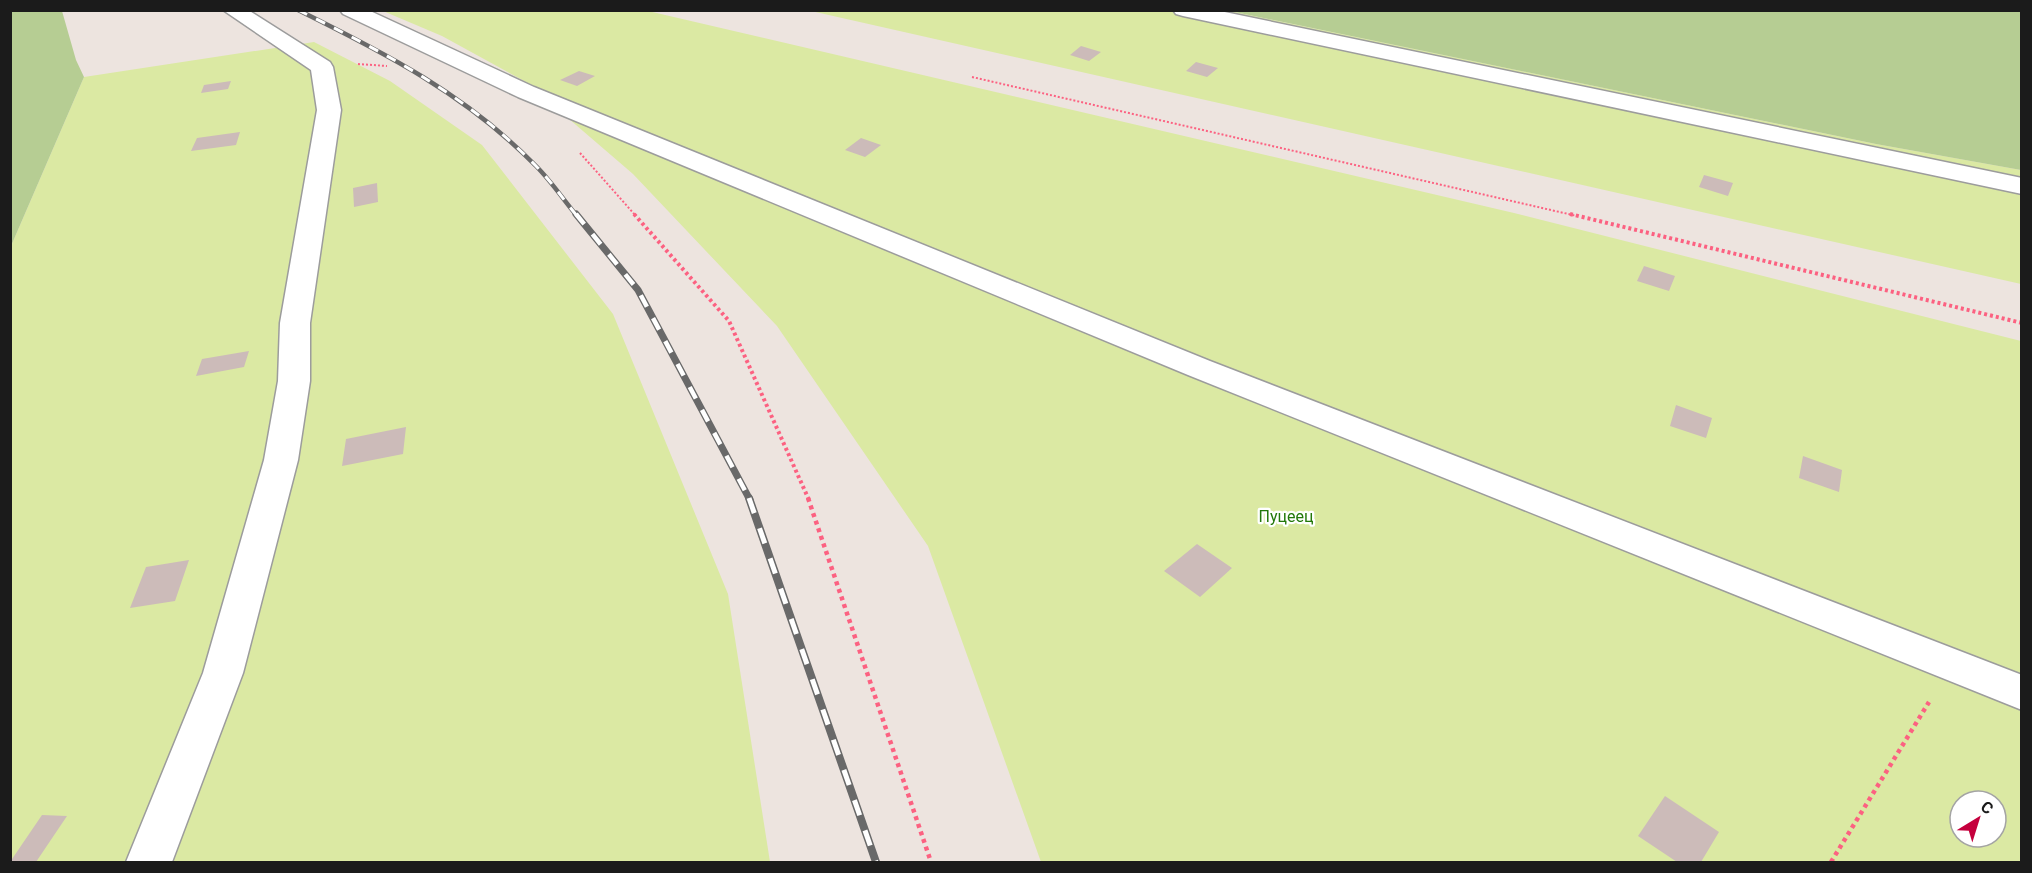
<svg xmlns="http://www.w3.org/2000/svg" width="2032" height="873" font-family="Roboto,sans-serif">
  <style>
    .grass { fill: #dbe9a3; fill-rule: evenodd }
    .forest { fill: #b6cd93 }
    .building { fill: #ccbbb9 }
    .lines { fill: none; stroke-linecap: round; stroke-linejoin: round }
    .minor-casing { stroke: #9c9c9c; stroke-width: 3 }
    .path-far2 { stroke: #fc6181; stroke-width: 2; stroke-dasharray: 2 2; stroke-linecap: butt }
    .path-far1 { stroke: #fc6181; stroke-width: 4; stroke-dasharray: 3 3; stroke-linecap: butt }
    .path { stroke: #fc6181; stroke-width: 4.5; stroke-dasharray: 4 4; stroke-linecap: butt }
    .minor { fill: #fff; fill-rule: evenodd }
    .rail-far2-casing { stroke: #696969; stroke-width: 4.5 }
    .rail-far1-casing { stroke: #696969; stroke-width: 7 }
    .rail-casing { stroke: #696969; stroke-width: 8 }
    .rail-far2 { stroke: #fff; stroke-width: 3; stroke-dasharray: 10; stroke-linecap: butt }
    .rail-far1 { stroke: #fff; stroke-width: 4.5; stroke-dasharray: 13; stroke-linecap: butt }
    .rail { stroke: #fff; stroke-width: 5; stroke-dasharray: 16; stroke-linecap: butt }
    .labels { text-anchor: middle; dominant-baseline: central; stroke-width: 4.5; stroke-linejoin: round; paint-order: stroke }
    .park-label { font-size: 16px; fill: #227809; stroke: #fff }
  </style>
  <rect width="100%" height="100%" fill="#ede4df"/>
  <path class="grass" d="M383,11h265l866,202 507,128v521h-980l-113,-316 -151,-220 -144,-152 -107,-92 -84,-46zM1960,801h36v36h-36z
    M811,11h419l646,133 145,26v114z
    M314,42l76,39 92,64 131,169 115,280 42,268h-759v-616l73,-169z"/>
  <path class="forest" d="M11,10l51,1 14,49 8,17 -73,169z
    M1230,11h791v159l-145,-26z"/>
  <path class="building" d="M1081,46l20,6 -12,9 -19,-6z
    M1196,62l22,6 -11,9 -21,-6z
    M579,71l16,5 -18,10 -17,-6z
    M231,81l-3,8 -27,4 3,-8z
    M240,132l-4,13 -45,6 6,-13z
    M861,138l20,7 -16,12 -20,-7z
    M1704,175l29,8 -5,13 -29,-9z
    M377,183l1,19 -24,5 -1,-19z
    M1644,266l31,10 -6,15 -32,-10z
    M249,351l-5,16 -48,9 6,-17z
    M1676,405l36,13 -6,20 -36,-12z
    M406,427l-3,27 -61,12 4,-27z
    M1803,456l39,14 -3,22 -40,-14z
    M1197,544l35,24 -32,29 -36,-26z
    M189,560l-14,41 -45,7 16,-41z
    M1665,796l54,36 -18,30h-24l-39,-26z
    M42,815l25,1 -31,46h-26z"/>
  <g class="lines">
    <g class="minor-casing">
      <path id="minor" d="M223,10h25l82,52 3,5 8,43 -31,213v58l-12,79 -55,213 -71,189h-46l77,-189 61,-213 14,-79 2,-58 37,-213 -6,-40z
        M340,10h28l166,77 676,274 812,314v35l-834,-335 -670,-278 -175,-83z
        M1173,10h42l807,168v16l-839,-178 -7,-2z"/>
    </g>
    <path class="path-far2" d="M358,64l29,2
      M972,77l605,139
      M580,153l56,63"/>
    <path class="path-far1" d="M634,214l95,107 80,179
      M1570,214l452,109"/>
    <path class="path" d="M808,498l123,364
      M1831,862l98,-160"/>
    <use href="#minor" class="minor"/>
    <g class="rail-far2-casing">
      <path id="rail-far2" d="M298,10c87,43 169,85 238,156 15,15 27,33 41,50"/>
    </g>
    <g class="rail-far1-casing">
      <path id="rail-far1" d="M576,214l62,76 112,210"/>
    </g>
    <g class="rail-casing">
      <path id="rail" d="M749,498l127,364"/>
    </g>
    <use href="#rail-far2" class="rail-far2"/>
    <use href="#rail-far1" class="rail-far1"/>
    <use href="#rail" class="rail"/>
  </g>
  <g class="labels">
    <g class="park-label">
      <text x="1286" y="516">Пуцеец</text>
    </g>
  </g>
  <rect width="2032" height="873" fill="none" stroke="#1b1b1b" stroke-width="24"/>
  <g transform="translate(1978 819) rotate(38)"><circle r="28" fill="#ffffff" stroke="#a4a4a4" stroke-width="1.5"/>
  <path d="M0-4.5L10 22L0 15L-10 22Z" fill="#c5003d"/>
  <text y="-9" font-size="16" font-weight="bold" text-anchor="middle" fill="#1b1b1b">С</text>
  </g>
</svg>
* * *
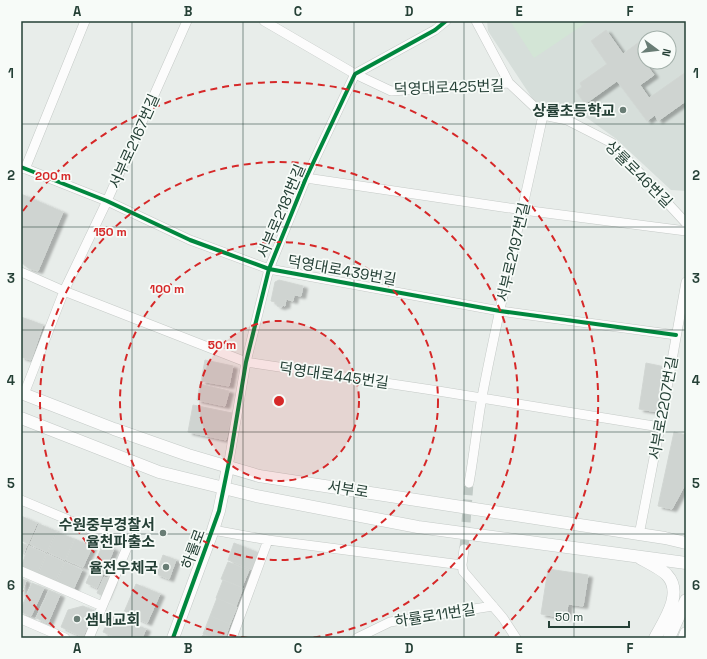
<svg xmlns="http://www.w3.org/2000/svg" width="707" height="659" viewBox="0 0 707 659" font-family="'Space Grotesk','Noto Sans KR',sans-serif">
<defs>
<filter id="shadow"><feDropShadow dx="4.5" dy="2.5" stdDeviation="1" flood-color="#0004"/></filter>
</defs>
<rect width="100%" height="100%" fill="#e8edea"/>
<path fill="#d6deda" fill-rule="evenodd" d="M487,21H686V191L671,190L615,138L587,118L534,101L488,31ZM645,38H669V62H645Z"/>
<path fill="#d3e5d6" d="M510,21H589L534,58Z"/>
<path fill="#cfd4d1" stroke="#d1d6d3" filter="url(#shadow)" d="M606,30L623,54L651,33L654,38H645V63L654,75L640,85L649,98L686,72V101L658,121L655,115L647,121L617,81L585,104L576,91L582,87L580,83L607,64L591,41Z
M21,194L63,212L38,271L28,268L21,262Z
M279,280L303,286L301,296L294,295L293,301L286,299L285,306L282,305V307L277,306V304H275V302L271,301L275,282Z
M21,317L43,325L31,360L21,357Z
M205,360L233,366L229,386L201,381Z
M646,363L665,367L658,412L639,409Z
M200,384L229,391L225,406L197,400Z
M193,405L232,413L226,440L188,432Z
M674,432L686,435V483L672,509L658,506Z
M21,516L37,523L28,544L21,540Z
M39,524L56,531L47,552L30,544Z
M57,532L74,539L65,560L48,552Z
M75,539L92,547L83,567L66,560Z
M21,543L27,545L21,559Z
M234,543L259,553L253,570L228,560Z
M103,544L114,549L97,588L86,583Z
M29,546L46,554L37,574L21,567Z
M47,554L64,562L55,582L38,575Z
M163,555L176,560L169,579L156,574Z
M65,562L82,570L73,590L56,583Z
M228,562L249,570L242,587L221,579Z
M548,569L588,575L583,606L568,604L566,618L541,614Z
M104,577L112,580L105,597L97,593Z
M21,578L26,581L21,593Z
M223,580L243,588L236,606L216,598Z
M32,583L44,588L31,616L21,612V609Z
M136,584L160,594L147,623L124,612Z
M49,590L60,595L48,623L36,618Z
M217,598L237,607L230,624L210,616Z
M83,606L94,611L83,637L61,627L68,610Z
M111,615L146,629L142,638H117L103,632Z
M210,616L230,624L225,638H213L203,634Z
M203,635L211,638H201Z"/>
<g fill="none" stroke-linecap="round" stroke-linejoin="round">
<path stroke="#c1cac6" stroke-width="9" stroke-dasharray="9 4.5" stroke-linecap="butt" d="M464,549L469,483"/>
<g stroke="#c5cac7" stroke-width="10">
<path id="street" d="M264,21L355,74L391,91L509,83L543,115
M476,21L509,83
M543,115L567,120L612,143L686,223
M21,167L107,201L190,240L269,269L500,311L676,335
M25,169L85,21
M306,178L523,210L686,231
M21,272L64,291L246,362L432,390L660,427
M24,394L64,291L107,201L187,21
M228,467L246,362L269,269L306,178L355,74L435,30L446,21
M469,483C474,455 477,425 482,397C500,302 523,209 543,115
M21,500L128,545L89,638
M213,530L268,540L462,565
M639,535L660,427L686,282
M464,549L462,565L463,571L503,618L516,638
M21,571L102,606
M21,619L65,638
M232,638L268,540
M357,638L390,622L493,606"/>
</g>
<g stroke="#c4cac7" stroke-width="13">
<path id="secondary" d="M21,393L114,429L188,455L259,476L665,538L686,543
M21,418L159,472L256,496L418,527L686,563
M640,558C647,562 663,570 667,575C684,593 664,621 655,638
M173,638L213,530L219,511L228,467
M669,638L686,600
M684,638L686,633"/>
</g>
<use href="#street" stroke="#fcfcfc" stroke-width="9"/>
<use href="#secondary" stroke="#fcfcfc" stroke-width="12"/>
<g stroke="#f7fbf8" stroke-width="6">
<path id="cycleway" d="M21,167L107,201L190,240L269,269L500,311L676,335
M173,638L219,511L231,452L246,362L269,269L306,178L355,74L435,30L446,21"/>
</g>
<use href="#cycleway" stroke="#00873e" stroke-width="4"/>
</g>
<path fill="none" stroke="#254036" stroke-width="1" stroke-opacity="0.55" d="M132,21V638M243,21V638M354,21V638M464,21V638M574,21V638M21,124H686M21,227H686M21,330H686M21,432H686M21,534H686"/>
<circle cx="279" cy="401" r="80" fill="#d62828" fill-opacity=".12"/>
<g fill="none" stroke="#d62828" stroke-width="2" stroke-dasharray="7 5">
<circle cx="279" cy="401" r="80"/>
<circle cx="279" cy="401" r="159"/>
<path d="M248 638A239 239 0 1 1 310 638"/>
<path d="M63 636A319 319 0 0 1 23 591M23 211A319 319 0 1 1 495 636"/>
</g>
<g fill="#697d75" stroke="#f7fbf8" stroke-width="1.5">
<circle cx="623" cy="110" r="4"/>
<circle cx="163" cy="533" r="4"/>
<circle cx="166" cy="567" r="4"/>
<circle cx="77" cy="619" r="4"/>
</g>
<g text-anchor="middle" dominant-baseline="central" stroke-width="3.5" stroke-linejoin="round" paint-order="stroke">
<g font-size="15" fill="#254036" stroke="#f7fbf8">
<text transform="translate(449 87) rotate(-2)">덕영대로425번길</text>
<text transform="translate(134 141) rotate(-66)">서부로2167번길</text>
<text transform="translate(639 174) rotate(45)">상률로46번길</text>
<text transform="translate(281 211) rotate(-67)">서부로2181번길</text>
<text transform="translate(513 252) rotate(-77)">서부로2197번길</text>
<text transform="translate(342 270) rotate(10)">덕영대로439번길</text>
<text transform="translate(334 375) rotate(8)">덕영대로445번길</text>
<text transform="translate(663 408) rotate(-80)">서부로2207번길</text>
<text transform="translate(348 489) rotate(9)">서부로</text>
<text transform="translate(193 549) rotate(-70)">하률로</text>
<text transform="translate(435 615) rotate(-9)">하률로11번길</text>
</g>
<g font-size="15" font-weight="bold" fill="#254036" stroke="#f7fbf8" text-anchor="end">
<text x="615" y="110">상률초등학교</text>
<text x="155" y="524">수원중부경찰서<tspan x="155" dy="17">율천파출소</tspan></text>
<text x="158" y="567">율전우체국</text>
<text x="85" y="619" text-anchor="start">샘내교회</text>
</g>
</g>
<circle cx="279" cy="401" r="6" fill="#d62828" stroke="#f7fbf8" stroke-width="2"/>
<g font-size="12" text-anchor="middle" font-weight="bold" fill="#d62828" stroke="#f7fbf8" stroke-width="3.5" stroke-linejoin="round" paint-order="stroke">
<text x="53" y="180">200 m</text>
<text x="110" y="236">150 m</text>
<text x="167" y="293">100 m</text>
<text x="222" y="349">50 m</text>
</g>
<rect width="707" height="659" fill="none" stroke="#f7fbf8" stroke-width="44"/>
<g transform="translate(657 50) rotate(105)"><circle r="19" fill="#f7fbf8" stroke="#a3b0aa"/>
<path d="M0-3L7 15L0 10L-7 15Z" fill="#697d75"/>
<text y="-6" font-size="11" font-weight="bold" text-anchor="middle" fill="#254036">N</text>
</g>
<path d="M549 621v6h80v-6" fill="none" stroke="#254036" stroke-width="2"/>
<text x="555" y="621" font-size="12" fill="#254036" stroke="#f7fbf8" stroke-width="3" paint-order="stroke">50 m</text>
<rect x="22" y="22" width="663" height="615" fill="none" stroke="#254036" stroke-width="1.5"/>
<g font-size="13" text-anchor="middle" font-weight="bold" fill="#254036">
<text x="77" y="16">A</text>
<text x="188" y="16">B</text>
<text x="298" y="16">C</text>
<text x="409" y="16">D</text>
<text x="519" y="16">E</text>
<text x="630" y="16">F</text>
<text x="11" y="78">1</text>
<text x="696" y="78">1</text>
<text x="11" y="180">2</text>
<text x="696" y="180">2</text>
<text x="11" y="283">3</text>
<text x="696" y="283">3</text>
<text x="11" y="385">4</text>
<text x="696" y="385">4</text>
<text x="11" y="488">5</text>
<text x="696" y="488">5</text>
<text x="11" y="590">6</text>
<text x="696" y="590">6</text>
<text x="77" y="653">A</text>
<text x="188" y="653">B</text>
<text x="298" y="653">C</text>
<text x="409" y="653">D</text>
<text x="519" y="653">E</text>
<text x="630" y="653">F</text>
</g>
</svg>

* TASK STATEMENT
From the records above, give again exactly the lines running from the line with "#dbe9a3; fill-rule: evenodd" to the line with "#fc6181; stroke-width: 4.5;", inclusive.

* YOUR RESPONSE
    .grass { fill: #dbe9a3; fill-rule: evenodd }
    .forest { fill: #b6cd93 }
    .building { fill: #ccbbb9 }
    .lines { fill: none; stroke-linecap: round; stroke-linejoin: round }
    .minor-casing { stroke: #9c9c9c; stroke-width: 3 }
    .path-far2 { stroke: #fc6181; stroke-width: 2; stroke-dasharray: 2 2; stroke-linecap: butt }
    .path-far1 { stroke: #fc6181; stroke-width: 4; stroke-dasharray: 3 3; stroke-linecap: butt }
    .path { stroke: #fc6181; stroke-width: 4.5; stroke-dasharray: 4 4; stroke-linecap: butt }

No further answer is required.